> [Required work]:
Copy out all lines bearing the word "achieve" from the listing below.
___
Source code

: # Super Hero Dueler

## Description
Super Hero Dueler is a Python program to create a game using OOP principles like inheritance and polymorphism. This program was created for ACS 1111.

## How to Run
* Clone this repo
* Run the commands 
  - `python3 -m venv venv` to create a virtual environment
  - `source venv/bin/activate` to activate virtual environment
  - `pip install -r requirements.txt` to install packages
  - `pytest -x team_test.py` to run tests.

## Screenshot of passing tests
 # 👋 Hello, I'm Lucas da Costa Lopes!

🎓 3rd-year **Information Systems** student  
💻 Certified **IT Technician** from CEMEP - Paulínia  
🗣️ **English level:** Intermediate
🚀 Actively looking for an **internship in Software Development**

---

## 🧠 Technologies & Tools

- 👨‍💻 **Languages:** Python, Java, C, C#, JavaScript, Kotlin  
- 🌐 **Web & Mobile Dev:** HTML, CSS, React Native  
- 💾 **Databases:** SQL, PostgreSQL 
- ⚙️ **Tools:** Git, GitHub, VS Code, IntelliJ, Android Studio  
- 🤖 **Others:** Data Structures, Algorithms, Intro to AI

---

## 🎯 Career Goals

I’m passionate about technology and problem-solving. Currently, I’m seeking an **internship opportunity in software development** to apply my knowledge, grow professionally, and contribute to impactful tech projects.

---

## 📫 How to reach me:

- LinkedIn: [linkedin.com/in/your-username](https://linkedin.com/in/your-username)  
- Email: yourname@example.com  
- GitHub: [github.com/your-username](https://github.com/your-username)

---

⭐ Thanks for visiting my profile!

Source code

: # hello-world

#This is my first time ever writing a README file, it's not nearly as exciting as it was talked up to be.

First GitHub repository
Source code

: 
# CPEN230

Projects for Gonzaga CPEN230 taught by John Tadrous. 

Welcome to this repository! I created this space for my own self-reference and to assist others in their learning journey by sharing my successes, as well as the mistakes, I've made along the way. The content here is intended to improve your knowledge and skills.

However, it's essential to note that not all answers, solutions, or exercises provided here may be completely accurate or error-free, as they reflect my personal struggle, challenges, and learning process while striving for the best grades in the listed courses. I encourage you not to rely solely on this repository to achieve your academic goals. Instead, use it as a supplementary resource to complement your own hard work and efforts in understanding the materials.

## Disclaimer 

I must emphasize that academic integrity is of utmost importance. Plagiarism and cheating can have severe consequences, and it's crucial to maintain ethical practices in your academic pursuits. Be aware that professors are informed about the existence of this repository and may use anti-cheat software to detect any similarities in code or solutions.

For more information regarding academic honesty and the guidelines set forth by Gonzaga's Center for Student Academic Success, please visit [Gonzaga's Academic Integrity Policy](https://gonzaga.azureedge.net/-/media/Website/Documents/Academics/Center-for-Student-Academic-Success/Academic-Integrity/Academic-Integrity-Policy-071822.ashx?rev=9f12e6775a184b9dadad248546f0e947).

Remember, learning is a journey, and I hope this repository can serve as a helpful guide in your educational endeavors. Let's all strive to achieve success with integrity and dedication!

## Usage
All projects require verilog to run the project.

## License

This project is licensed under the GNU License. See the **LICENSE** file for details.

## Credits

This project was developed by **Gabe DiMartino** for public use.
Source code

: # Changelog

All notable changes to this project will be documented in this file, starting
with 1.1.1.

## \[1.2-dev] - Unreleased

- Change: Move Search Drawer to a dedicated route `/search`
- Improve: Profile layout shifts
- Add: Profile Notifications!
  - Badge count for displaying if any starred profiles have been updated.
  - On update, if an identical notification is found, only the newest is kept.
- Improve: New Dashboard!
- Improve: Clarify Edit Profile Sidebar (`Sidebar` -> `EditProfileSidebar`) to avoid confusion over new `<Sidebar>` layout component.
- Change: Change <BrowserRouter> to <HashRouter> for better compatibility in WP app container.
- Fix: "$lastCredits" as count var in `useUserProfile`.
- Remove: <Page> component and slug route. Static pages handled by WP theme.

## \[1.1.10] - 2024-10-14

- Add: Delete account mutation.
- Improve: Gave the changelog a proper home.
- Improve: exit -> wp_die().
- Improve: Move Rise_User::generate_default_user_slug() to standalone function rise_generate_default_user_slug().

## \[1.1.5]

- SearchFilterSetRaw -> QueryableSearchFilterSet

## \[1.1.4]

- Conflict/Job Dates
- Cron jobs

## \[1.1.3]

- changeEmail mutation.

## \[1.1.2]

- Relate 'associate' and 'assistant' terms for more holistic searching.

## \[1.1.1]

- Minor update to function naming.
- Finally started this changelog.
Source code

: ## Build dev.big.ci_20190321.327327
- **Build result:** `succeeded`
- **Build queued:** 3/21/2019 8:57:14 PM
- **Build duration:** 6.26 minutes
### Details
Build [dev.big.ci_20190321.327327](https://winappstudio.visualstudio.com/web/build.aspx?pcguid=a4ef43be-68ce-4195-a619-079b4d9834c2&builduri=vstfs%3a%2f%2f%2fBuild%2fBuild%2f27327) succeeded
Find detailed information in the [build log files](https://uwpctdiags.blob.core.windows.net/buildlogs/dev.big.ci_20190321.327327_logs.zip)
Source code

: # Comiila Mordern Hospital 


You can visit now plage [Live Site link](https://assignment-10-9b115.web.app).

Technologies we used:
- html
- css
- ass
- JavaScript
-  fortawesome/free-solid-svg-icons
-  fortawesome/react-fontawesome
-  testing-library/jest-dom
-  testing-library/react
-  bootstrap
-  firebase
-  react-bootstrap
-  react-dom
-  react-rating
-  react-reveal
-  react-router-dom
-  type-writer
___
> [Exercise result]:
However, it's essential to note that not all answers, solutions, or exercises provided here may be completely accurate or error-free, as they reflect my personal struggle, challenges, and learning process while striving for the best grades in the listed courses. I encourage you not to rely solely on this repository to achieve your academic goals. Instead, use it as a supplementary resource to complement your own hard work and efforts in understanding the materials.
Remember, learning is a journey, and I hope this repository can serve as a helpful guide in your educational endeavors. Let's all strive to achieve success with integrity and dedication!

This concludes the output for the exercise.